━━ Text shown

ST5872NW COLLEGE GREEN
901-1/15/70 (South side)
01/11/66 Central Library and attached walls
and railings
(Formerly Listed as:
COLLEGE GREEN
(South side)
The Central Library)

GV I

Library. 1906. By Charles Holden. Limestone ashlar with
Pennant ashlar panels, lateral stacks and green slate
cross-gabled roof. Open plan. Free Early Tudor style with
Modern Movement influences.
2 storeys, attic and 2 basements; 14-window range. A
symmetrical front has shallow projecting wings with paired
buttresses to the lower half, a parapet and gables set back
with clasping buttresses, linked by a parapet in front of the
recessed attic storey. Semicircular-arched doorway in the
left-hand wing has splayed sides and a moulded arch, with a
carved architrave to a flat-headed doorway with double
half-glazed doors, and a segmental-arched plate-glass
overlight. A tall shallow mullion and transom oriel above has
a carved base and a parapet; the right-hand wing has a mullion
and transom window below the oriel. Outer ground-floor windows
to the wings are set in semicircular recesses; all
ground-floor windows have 2-lights with moulded surrounds.
The central section has 3 full-height segmental-arched
recesses, with paired ground-floor windows and first-floor
canted oriels with chequerboard panels to the sides, and a
coved cornice; above are carved figures of Bede, Alfred the
Great and Chaucer in the tympanum. Shallow buttresses to the
second floor flank the windows. The gables have round mullion
and transom windows, a gabled moulded cornice with Tudor roses
and a shield.
The left return and rear elevations are a complex and
skilfully articulated pattern of recessed planes and blind
arches, and include the 2-storey bowed stair block with
buttresses between rising mullion windows.

━━━━
━━ Entries provided

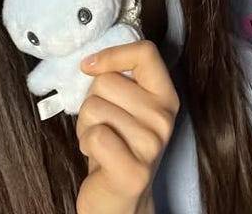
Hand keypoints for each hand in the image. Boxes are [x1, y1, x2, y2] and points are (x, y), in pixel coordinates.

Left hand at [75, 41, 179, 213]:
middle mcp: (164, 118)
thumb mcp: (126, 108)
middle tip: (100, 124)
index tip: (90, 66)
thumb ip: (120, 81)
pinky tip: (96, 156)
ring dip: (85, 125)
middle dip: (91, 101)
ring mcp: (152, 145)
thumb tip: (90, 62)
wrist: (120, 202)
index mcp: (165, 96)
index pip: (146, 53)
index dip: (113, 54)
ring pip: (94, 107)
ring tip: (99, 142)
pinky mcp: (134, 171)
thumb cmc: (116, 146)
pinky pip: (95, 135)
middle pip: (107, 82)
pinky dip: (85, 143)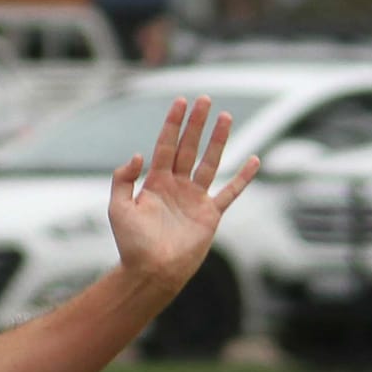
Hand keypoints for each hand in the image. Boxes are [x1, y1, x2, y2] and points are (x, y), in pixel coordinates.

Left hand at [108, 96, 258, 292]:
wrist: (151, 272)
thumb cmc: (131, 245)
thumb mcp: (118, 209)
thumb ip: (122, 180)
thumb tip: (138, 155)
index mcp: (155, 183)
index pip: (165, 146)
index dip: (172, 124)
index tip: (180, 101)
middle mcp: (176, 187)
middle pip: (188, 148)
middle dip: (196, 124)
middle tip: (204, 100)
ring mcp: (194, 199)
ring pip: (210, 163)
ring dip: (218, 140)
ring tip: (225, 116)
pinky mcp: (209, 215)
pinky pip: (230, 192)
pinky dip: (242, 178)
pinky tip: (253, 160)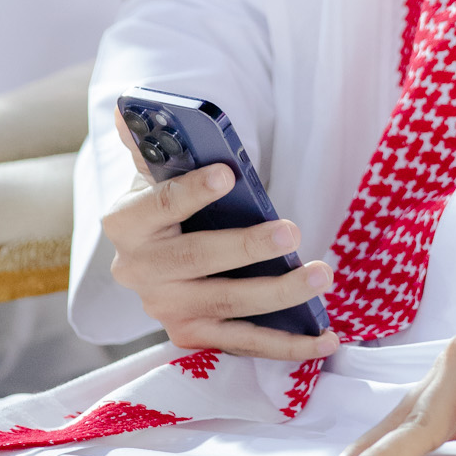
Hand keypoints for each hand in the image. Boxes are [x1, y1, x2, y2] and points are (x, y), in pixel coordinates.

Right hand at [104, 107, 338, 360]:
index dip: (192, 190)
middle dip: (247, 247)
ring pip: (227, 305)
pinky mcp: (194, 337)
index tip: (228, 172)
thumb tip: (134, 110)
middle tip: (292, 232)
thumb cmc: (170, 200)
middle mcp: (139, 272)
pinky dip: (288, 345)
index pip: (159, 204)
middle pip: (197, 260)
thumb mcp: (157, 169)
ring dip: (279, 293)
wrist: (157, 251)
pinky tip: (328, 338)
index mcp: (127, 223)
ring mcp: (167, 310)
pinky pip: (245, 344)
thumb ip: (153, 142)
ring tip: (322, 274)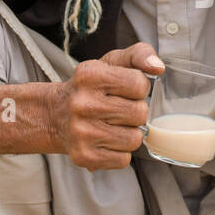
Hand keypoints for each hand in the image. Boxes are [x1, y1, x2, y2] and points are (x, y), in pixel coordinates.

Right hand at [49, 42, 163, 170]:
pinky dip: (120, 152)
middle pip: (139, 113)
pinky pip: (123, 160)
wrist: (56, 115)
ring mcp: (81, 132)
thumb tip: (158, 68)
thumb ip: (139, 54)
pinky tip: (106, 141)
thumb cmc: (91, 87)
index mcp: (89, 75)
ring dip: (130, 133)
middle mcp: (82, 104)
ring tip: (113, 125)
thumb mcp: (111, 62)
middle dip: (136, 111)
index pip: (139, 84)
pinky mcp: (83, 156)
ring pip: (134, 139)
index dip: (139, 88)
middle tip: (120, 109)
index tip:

━━━━

_Tasks and exercises_:
1. Reproduce the Central Library description from the words "01/11/66 Central Library" through "Modern Movement influences.", swapping "Limestone" for "Sandstone".
2. Extend the Central Library description beyond its final sentence.

_Answers per task_:
1.
01/11/66 Central Library and attached walls
and railings
(Formerly Listed as:
COLLEGE GREEN
(South side)
The Central Library)

GV I

Library. 1906. By Charles Holden. Sandstone ashlar with
Pennant ashlar panels, lateral stacks and green slate
cross-gabled roof. Open plan. Free Early Tudor style with
Modern Movement influences.

2.
INTERIOR: a vaulted entrance hall with marble-clad piers to
mosaic vaults; a large ashlar-clad winder stair, to the
upstairs hall, 1:3:1 bays with a semicircular-arched vault,
Ionic pilasters to an entablature and dentil cornice, Tuscan
columns between to a balcony and columns along the central bay
to the entablature; doorways to winder balcony stairs with
segmental pediments and first-floor oculi with festoon
decoration. A very finely carved overmantel attributed to
Grinling Gibbons was moved from the old King Street Library to
the Reference Library.
SUBSIDIARY FEATURES: attached front area walls, railings and
lamps.
'...one of the great masterpieces of the early Modern
Movement' (Gomme). The N front acknowledges the Great
Gatehouse to the left (qv), while the fine rear elevations can
be compared with contemporary work in Glasgow by Mackintosh. A
supreme example of Edwardian Free Style, which in its bold
rationalist design was to have great influence in shaping the
work of other architects in the vanguard of architectural
development.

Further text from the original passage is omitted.